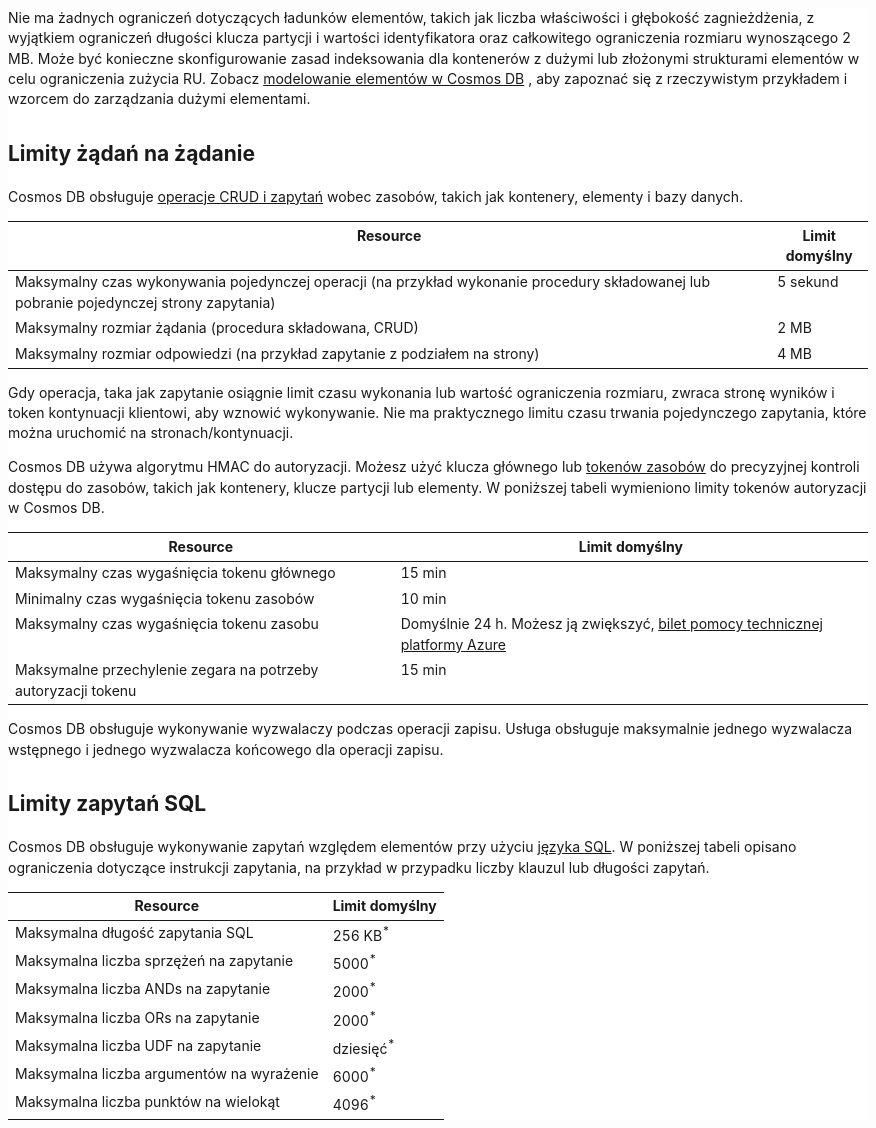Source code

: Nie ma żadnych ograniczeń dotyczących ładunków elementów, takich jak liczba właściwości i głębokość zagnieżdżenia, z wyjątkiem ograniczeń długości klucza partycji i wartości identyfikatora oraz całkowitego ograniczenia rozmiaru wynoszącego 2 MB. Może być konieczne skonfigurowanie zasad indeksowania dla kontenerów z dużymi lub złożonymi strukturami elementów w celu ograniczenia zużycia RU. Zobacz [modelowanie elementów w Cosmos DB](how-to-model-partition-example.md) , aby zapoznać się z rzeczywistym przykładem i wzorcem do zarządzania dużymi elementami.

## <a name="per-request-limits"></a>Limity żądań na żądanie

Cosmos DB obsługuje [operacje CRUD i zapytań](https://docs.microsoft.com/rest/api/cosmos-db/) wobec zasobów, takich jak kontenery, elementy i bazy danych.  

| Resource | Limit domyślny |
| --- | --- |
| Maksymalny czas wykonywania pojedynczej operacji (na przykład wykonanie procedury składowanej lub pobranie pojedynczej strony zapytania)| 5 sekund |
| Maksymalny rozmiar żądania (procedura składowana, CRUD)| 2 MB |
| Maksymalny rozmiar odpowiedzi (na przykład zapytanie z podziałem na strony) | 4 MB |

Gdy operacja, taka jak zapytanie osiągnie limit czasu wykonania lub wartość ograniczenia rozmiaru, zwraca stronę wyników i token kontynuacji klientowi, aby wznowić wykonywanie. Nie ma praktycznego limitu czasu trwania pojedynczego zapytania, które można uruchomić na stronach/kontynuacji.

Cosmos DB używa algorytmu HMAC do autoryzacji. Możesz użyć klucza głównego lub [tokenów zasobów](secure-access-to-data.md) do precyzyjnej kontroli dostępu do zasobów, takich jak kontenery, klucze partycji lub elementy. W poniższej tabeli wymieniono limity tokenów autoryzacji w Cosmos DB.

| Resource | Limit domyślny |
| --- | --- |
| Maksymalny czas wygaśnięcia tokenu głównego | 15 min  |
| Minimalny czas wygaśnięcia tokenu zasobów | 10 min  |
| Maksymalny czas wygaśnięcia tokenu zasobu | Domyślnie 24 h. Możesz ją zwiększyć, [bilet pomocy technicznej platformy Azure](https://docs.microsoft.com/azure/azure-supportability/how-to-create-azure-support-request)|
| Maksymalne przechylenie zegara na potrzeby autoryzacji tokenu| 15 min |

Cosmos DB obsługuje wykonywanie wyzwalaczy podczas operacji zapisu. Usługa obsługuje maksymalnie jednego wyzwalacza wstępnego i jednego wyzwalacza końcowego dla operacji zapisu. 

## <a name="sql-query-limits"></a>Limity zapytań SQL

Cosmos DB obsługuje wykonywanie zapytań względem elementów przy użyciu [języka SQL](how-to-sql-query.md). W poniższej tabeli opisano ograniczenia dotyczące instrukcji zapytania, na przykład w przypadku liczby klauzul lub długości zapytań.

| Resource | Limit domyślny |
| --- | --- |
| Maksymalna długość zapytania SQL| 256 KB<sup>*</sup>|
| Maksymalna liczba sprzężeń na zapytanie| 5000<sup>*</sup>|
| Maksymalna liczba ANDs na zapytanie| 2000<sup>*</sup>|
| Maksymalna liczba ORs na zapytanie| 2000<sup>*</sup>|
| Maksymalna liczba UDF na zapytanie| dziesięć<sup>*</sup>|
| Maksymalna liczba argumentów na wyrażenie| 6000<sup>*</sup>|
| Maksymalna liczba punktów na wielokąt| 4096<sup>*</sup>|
○ ○ ○
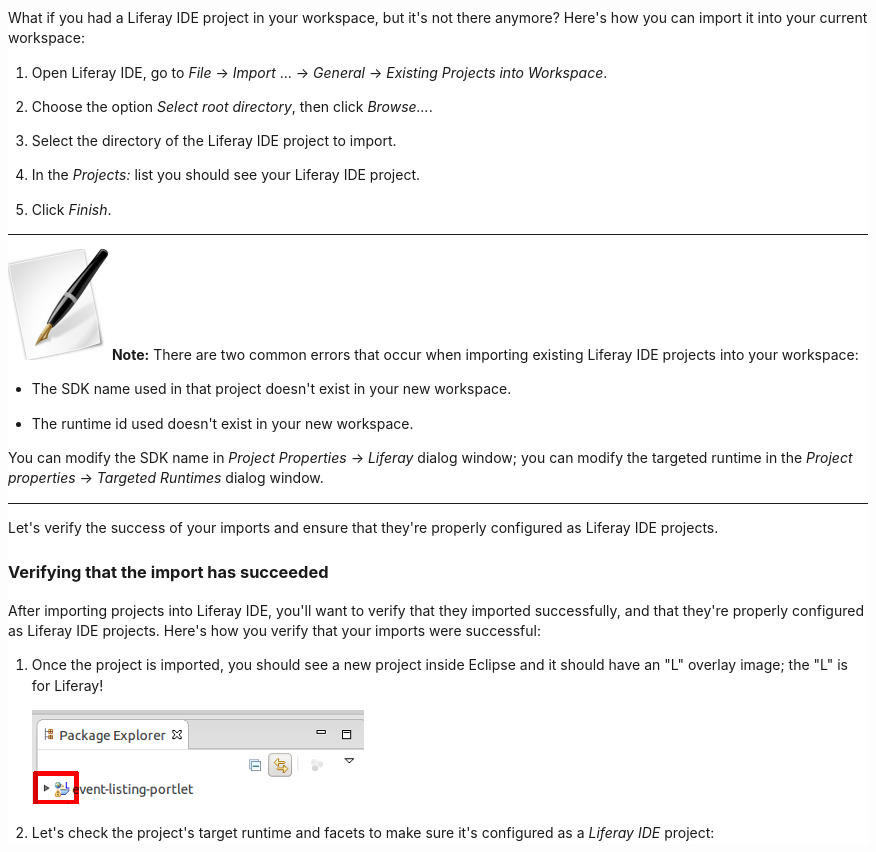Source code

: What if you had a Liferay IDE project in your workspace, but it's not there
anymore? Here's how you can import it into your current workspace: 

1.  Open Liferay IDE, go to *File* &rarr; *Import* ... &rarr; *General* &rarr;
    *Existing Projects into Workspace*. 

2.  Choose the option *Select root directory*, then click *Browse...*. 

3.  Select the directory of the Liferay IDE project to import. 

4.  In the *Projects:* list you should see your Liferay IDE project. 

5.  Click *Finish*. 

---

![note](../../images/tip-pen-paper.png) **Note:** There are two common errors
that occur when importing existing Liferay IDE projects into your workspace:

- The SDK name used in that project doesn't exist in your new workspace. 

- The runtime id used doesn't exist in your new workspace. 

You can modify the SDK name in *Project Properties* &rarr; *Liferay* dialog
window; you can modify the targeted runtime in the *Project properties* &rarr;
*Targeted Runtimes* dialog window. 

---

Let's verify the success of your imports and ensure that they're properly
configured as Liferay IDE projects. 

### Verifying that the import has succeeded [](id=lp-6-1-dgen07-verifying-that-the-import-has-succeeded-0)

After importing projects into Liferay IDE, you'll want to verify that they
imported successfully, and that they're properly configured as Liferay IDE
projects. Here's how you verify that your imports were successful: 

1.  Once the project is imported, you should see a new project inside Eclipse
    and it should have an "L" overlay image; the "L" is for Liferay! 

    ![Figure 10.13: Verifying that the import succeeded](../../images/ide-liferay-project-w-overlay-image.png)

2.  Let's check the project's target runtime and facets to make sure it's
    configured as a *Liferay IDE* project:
○ ○ ○
For this exercise, please output exactly the lines above starting at the line with "projects. Here's how" and ending at the line with "and it should", ends included.

* _Finished task_
projects. Here's how you verify that your imports were successful: 

1.  Once the project is imported, you should see a new project inside Eclipse
    and it should have an "L" overlay image; the "L" is for Liferay! 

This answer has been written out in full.